**EXERCISE REQUIREMENTS:** Reproduce the entries word for word, beginning at their first line and stopping after the line that contains "dy f instrument". Leave the pictures out of your answer.
::::::
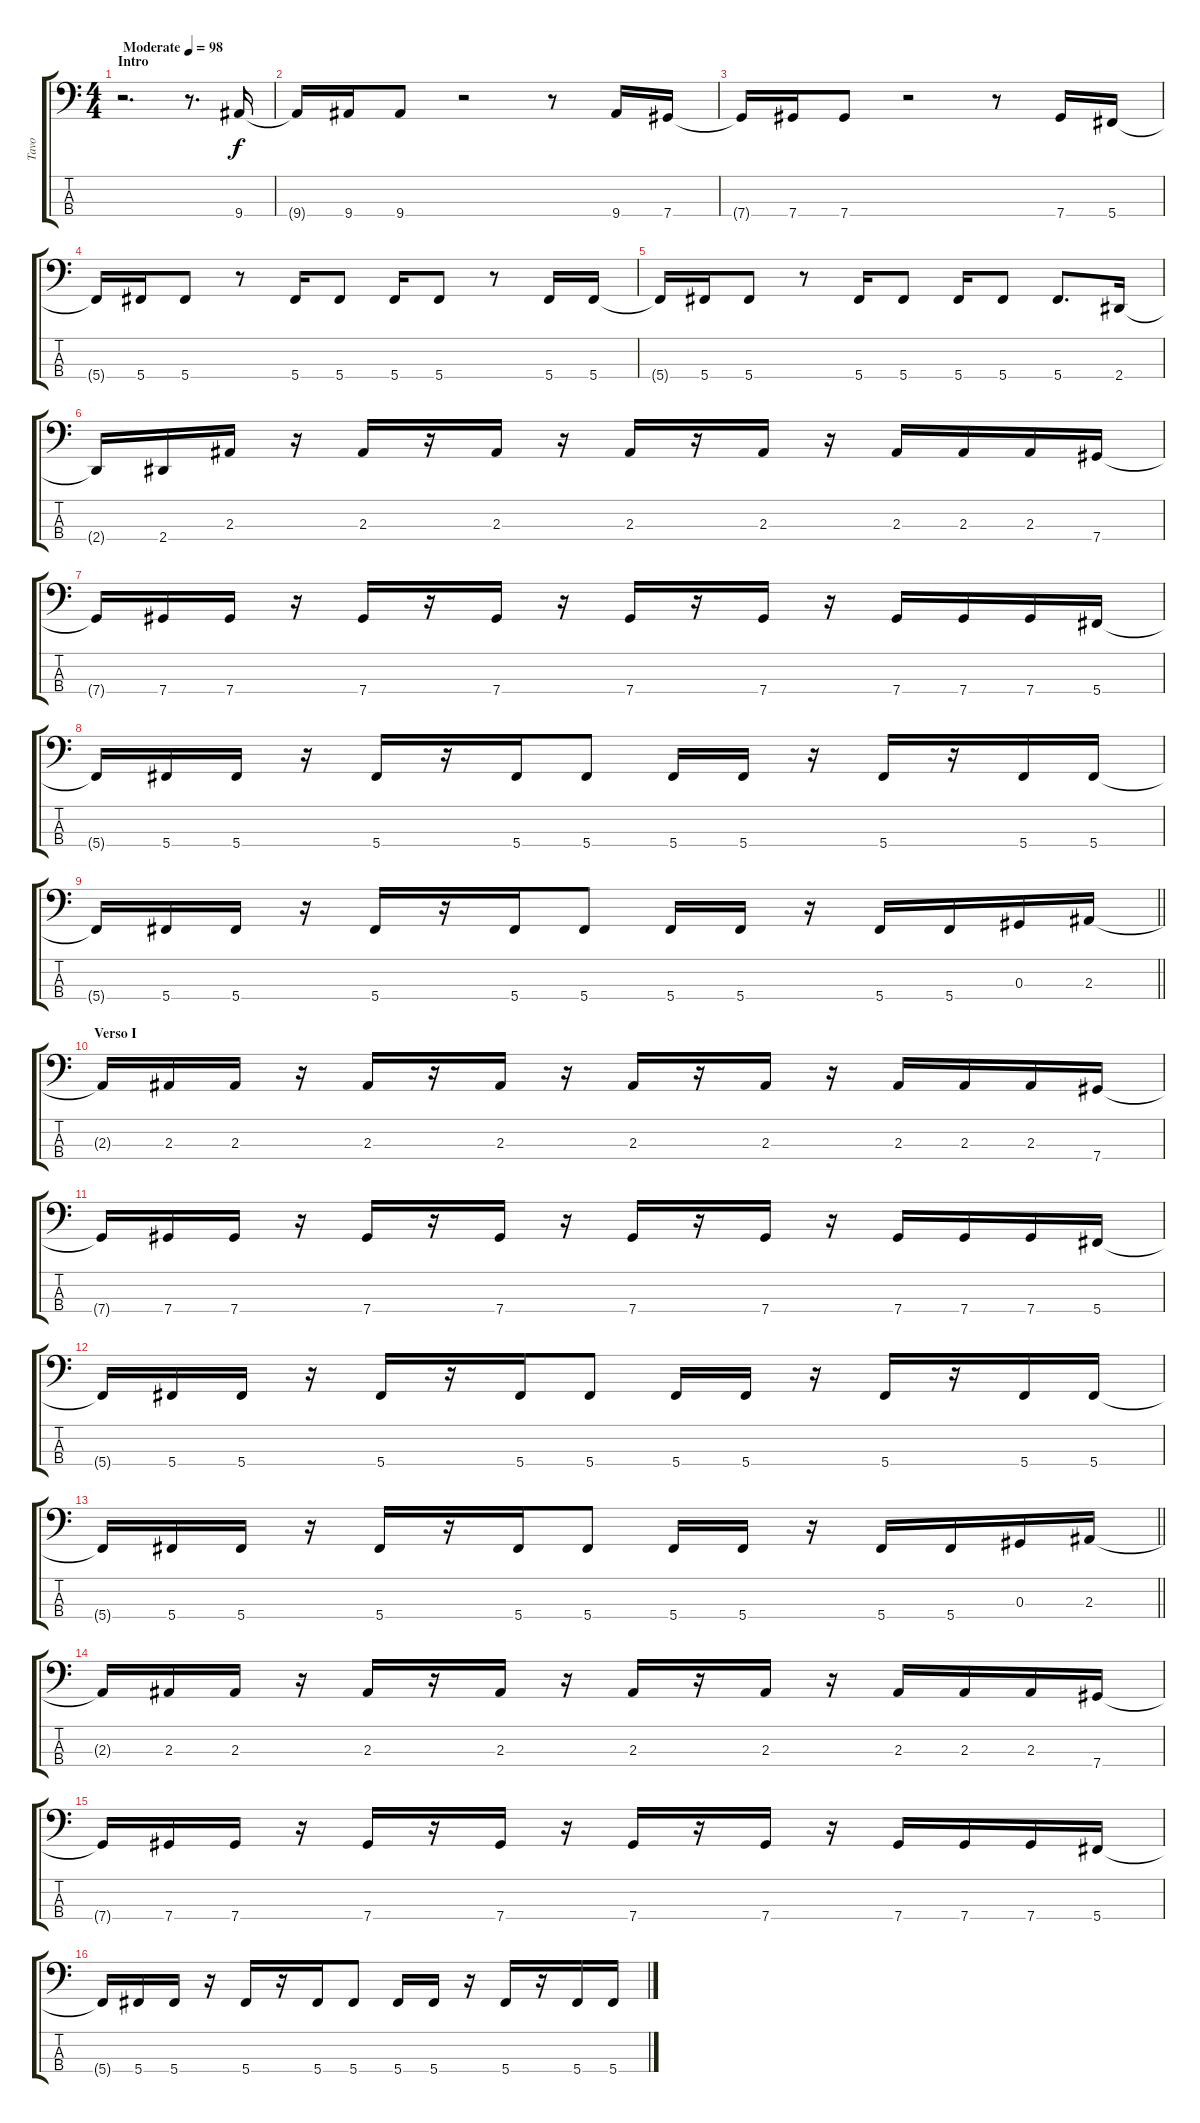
\track ("Tavo" "Tavo") {instrument electricbasspick}
\staff {score tabs}
\tuning (Gb2 Db2 Ab1 Db1) {hide}
\ts (4 4)
\section ("" "Intro")
\tempo (98 "Moderate")
\clef f4
\ks c
r.2{d dy f instrument electricbasspick} r.8{d} 9.4.16 |
9.4{t}.16 9.4.16 9.4.8 r.2 r.8 9.4.16 7.4.16 |
7.4{t}.16 7.4.16 7.4.8 r.2 r.8 7.4.16 5.4.16 |
5.4{t}.16 5.4.16 5.4.8 r.8 5.4.16 5.4.8 5.4.16 5.4.8 r.8 5.4.16 5.4.16 |
5.4{t}.16 5.4.16 5.4.8 r.8 5.4.16 5.4.8 5.4.16 5.4.8 5.4.8{d} 2.4.16 |
2.4{t}.16 2.4.16 2.3.16 r.16 2.3.16 r.16 2.3.16 r.16 2.3.16 r.16 2.3.16 r.16 2.3.16 2.3.16 2.3.16 7.4.16 |
7.4{t}.16 7.4.16 7.4.16 r.16 7.4.16 r.16 7.4.16 r.16 7.4.16 r.16 7.4.16 r.16 7.4.16 7.4.16 7.4.16 5.4.16 |
5.4{t}.16 5.4.16 5.4.16 r.16 5.4.16 r.16 5.4.16 5.4.8 5.4.16 5.4.16 r.16 5.4.16 r.16 5.4.16 5.4.16 |
\barLineRight lightlight
5.4{t}.16 5.4.16 5.4.16 r.16 5.4.16 r.16 5.4.16 5.4.8 5.4.16 5.4.16 r.16 5.4.16 5.4.16 0.3.16 2.3.16 |
\section ("" "Verso I")
2.3{t}.16 2.3.16 2.3.16 r.16 2.3.16 r.16 2.3.16 r.16 2.3.16 r.16 2.3.16 r.16 2.3.16 2.3.16 2.3.16 7.4.16 |
7.4{t}.16 7.4.16 7.4.16 r.16 7.4.16 r.16 7.4.16 r.16 7.4.16 r.16 7.4.16 r.16 7.4.16 7.4.16 7.4.16 5.4.16 |
5.4{t}.16 5.4.16 5.4.16 r.16 5.4.16 r.16 5.4.16 5.4.8 5.4.16 5.4.16 r.16 5.4.16 r.16 5.4.16 5.4.16 |
\barLineRight lightlight
5.4{t}.16 5.4.16 5.4.16 r.16 5.4.16 r.16 5.4.16 5.4.8 5.4.16 5.4.16 r.16 5.4.16 5.4.16 0.3.16 2.3.16 |
2.3{t}.16 2.3.16 2.3.16 r.16 2.3.16 r.16 2.3.16 r.16 2.3.16 r.16 2.3.16 r.16 2.3.16 2.3.16 2.3.16 7.4.16 |
7.4{t}.16 7.4.16 7.4.16 r.16 7.4.16 r.16 7.4.16 r.16 7.4.16 r.16 7.4.16 r.16 7.4.16 7.4.16 7.4.16 5.4.16 |
5.4{t}.16 5.4.16 5.4.16 r.16 5.4.16 r.16 5.4.16 5.4.8 5.4.16 5.4.16 r.16 5.4.16 r.16 5.4.16 5.4.16
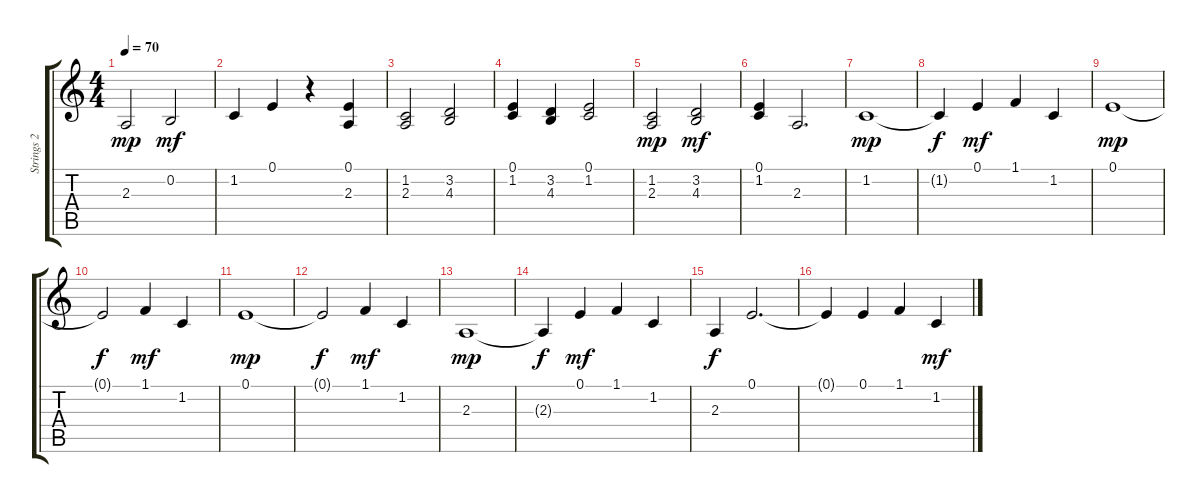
::::::
**WRITTEN RESPONSE:**
\track ("Tavo" "Tavo") {instrument electricbasspick}
\staff {score tabs}
\tuning (Gb2 Db2 Ab1 Db1) {hide}
\ts (4 4)
\section ("" "Intro")
\tempo (98 "Moderate")
\clef f4
\ks c
r.2{d dy f instrument electricbasspick} r.8{d} 9.4.16 |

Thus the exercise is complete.